**Work task**
Could you repeat the article on pilots living in an LAX parking lot from "He doesn’t seem" up to and including "Hopkins are unfazed.", renaming "RVs" as "motor homes"?

Buy an RV; call LAX home.

I just caught this article over at NPR. It’s a fascinating read, but brilliantly economical for the airline pilot. Enjoy.

STORY

For Some Pilots, Home Is An LAX Parking Lot
All Things Considered, July 24, 2009

Lot B at LAX: Not exactly Los Angeles’ toniest address.

Every few minutes, another plane lands or takes off on the runway just a few yards away. The noise is deafening.

But this is the place a few dozen commercial pilots, flight attendants and ground crew members call home.

The Tremor Of Planes

“Oh, the airplanes? I guess there’s airplanes around here,” jokes Dave Hunt, a pilot for one of the big airlines.

He doesn’t seem to mind the constant noise.

Neither does his neighbor, Pete Hopkins, who handles air freight for one of the big air fleets. They live in RVs outfitted with kitchens, bathrooms and small bedrooms, powered by generators and solar batteries.

When the planes touch down, you can feel the ground shaking, like an earthquake. Hunt and Hopkins are unfazed.

“I’m an airplane fanatic,” explains Hopkins, who’s originally from Australia. “I love to see what’s coming in. It doesn’t worry me - I love it. I get a thrill.”

Hunt says most flights stop overnight, and start up again at 6:30 a.m. “Skywest, they wake us up,” he says. “You don’t need an alarm clock.”

Hopkins lives in his RV full-time, but Hunt has another home and a wife back in Minnesota. Instead of getting hotel rooms or sharing space at nearby crash pads, it’s much cheaper for them to rent space at the parking lot. It costs $60 a month.

“It’s a very, very good deal for people in our situations,” says Bob Kendell, who relocated from San Diego to take a job as a plane mechanic. “To be able to be here for $60 a month to go to work, to walk to work or ride my bike, that’s great.”

Paying $60 a month gets the cheapest real estate in Los Angeles, and the RVs aren’t much smaller than a studio apartment. Kendell says his other friends get a kick out of where he lives.

“They think I’m crazy, but they know me and are not surprised,” says the tan, divorced grandfather, who says he and his neighbors get together as often as they can.

In fact, parking lot B has become a little community, complete with its own “mayor” and a few rose bushes to brighten up the asphalt. It’s not far from the beach, and when he’s home, Kendell surfs the wireless internet, watches TV and listens to music.

It’s mostly a boy’s club here on parking lot B, but Sue Young is one of the few women. She shares an RV with her husband, an airline mechanic, and their two cats, Waldo and Tallulah.

“They look out the window, watch the buses and watch the people go by,” she says. “They like it here better than they do our house.”

A History Of Pay Cuts

Everyone living here has passed background checks and have valid airport I.D.s. There are some regulations, like no outdoor barbecues. Some folks take showers at nearby gyms, and they fill up their water tanks at the beach a few miles away.

**Recorded data**
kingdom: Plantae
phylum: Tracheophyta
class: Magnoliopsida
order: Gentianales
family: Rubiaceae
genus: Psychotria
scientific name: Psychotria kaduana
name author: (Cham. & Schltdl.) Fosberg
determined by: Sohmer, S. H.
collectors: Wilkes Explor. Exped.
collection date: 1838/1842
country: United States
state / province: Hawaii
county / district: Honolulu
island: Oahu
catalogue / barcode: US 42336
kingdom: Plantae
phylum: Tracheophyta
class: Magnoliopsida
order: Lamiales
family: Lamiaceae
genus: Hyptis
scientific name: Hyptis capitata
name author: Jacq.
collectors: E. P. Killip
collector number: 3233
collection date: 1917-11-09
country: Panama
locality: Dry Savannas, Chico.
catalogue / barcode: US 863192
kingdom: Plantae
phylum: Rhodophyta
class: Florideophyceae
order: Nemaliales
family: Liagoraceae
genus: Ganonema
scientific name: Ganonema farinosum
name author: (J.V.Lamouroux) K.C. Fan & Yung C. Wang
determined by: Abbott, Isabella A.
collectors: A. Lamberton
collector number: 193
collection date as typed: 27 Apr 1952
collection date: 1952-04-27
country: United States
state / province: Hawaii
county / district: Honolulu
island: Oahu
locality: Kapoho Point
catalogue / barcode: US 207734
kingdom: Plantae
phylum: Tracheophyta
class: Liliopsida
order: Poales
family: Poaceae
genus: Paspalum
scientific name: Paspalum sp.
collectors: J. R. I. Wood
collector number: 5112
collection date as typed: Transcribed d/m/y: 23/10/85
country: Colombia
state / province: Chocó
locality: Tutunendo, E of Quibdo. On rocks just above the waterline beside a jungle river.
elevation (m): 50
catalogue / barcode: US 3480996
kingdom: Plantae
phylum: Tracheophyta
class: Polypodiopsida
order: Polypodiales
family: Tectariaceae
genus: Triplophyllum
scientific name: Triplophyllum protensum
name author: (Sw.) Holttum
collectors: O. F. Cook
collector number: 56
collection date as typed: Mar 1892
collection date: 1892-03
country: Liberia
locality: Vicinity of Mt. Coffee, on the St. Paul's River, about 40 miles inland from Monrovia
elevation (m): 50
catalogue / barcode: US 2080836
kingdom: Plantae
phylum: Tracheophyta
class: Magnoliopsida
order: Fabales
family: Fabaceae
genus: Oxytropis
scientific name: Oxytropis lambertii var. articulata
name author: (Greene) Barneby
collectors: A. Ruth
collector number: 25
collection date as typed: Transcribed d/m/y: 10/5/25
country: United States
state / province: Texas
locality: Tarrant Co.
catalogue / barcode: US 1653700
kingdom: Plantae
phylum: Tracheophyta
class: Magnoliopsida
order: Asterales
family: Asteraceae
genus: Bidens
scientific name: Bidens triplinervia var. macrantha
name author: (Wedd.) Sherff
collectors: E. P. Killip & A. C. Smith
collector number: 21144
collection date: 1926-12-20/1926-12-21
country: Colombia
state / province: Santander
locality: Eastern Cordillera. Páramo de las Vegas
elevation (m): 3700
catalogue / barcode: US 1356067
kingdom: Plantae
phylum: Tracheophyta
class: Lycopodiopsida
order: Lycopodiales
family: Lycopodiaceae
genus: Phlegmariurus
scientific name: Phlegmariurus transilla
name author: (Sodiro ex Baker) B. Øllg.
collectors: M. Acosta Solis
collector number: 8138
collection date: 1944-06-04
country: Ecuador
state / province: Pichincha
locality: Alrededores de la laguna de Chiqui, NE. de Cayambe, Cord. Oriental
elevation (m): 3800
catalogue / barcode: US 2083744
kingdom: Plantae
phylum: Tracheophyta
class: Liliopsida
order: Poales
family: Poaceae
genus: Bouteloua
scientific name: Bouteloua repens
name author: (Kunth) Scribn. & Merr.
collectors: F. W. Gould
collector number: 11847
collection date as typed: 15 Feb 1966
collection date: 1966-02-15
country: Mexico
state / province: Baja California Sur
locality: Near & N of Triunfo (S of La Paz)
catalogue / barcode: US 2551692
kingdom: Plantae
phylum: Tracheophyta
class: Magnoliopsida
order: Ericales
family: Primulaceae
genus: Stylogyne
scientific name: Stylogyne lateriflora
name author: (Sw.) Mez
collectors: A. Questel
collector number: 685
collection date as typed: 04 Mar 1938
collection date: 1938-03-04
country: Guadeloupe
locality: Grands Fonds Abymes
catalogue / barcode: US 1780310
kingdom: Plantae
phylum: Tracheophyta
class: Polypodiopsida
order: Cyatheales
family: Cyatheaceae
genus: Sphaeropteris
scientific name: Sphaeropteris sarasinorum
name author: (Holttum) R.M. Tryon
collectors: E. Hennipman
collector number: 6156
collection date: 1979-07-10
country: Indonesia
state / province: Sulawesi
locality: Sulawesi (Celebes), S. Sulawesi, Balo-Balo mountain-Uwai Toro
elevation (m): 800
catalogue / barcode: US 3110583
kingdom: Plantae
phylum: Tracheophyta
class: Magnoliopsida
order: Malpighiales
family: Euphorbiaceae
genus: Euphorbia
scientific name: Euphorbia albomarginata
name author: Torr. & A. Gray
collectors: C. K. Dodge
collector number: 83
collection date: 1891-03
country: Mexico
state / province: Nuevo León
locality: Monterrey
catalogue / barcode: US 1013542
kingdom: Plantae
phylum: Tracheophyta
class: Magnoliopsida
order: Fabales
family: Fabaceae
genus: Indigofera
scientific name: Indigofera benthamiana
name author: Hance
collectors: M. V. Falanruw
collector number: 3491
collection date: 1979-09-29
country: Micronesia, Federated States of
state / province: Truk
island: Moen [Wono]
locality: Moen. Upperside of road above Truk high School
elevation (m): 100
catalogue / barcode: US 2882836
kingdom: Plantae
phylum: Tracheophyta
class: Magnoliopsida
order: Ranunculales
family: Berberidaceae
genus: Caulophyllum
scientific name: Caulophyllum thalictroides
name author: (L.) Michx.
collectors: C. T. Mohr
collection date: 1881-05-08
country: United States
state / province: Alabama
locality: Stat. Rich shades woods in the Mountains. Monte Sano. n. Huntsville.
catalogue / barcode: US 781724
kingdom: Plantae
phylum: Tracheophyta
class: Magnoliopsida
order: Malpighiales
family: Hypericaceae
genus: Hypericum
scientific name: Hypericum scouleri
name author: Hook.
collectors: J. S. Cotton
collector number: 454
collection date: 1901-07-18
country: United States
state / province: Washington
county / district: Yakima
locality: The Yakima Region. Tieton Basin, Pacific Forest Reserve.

**Response to the task**
He doesn’t seem to mind the constant noise.

Neither does his neighbor, Pete Hopkins, who handles air freight for one of the big air fleets. They live in motor homes outfitted with kitchens, bathrooms and small bedrooms, powered by generators and solar batteries.

When the planes touch down, you can feel the ground shaking, like an earthquake. Hunt and Hopkins are unfazed.